The Islamic Calendar
Islam has a calendar based on the revolutions of the Moon. Thus, it is only 354 days long. It contains several major holidays and is about 11 days different from Western calendars.
The Islamic New Year
Islamic New Year is celebrated on the first day of Muharram, the first Islamic month. The marking of the beginning of the new year is usually quiet, unlike New Year's celebrations associated with other calendars.
Ashura is a time of fasting and of inner thoughts. It is usually celebrated on the 10th day of Muharram, the first month in the Islamic Calendar.
Eid-Al-Adha is one of the major holidays of Islam. According to Muslim tradition, it celebrates the sacrifice that Abraham was willing to make of his own son Ishmael when he was commanded to show his commitment to Allah.
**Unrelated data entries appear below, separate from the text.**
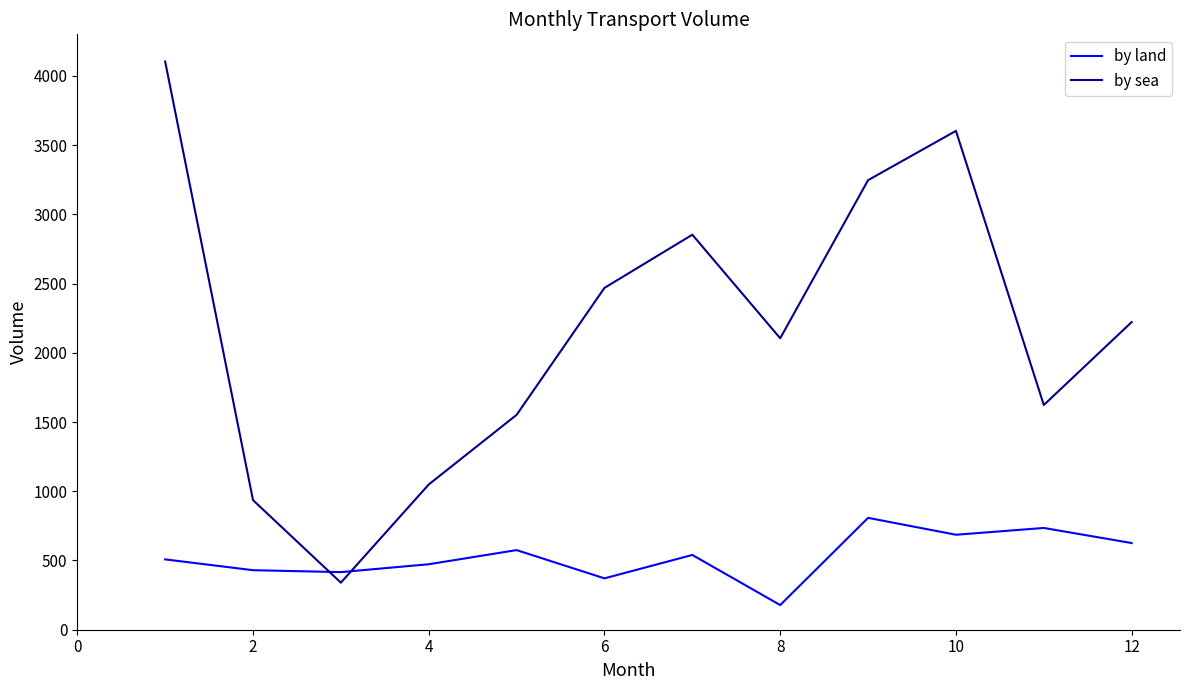

List the series in order of their peak value, highest first.

by sea, by land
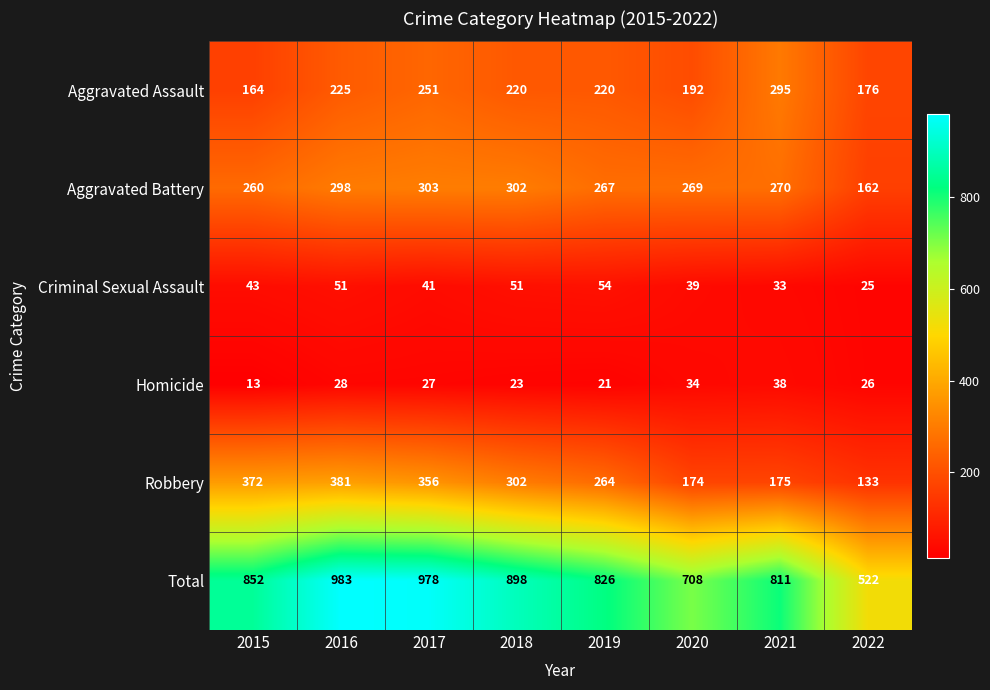

List the labels in order of Homicide value, smallest first.

2015, 2019, 2018, 2022, 2017, 2016, 2020, 2021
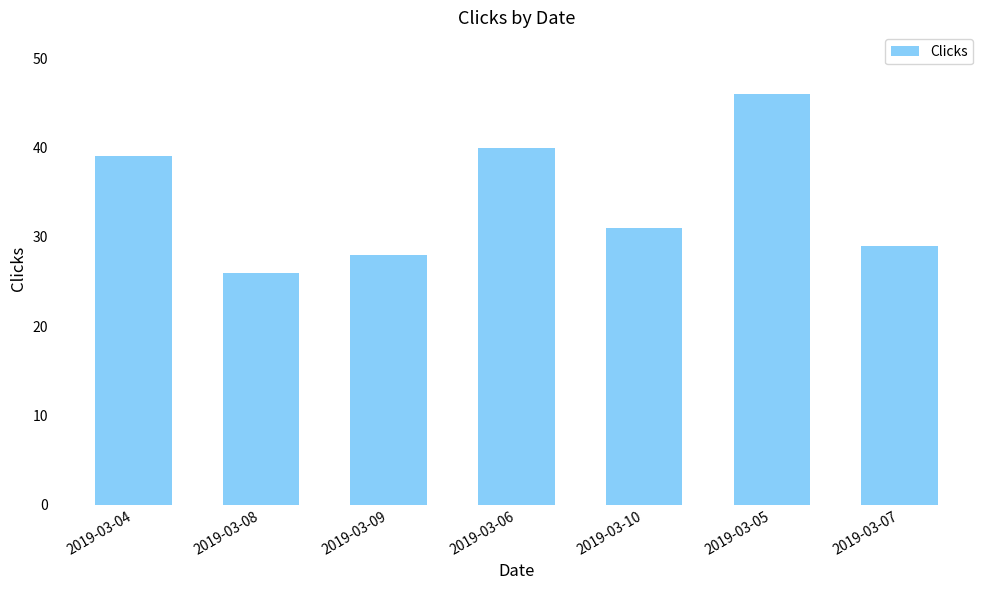

What is the sum of all values?

239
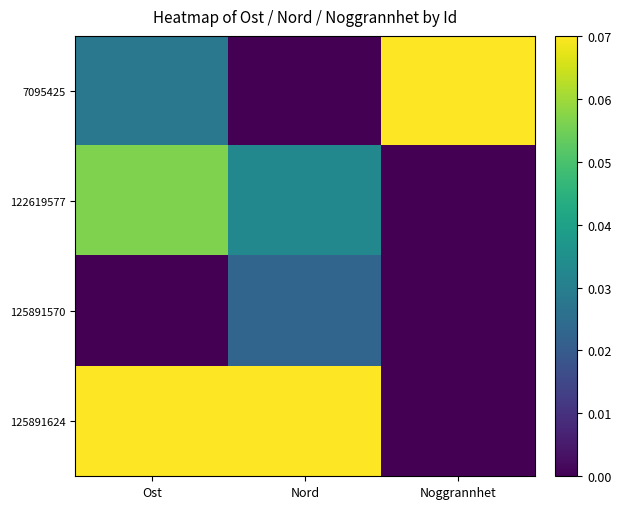

Between Ost and Nord, which is larger?

Ost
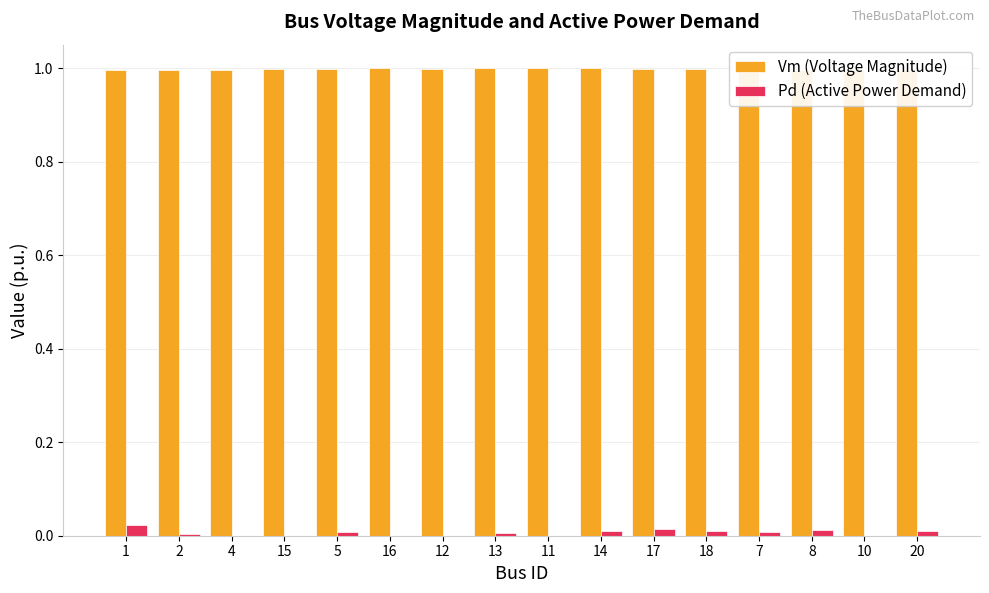

True or false: Pd (Active Power Demand) has a value of 0.0 at 5.

True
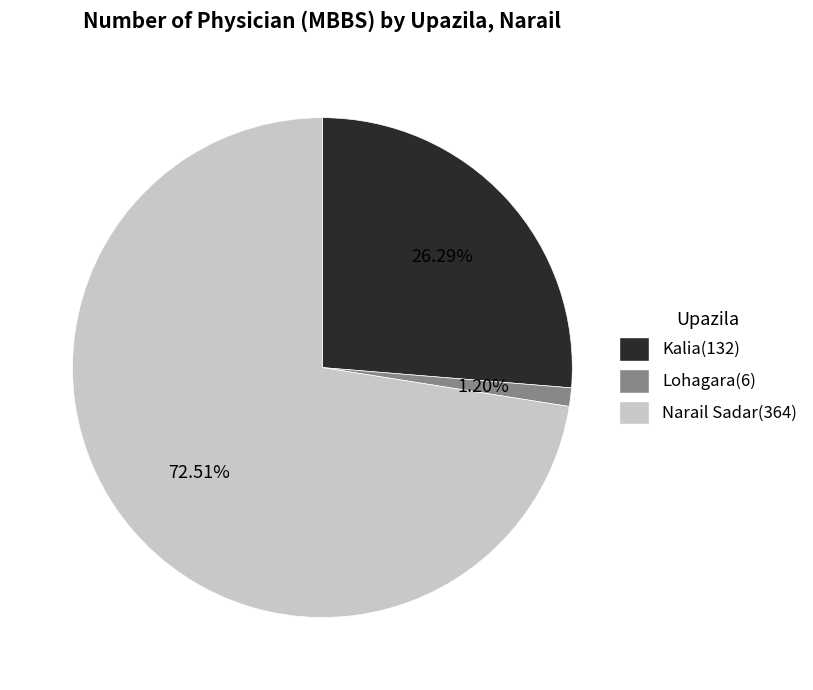

Is the sum of Narail Sadar and Lohagara greater than half?

Yes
Mawlid an-Nabi is a special holiday for many in the Muslim faith. It is celebrated to mark the birthday of the Prophet Muhammad
Isra Mer'aj is a very special night in the Muslim faith. The official name of the holiday is Laylat Al-Isra wa Al-Miraj, which means "the night journey and ascension." It is celebrated on the 27th day of Rajab, the seventh month of the Islamic Calendar.
Ramadan is a holy month dominated by daily fasting and devotion to faith and reflection.
Eid-Al-Fitr is one of the major holidays of Islam. It comes at the end of the holy month of Ramadan and celebrates the end of the fasting.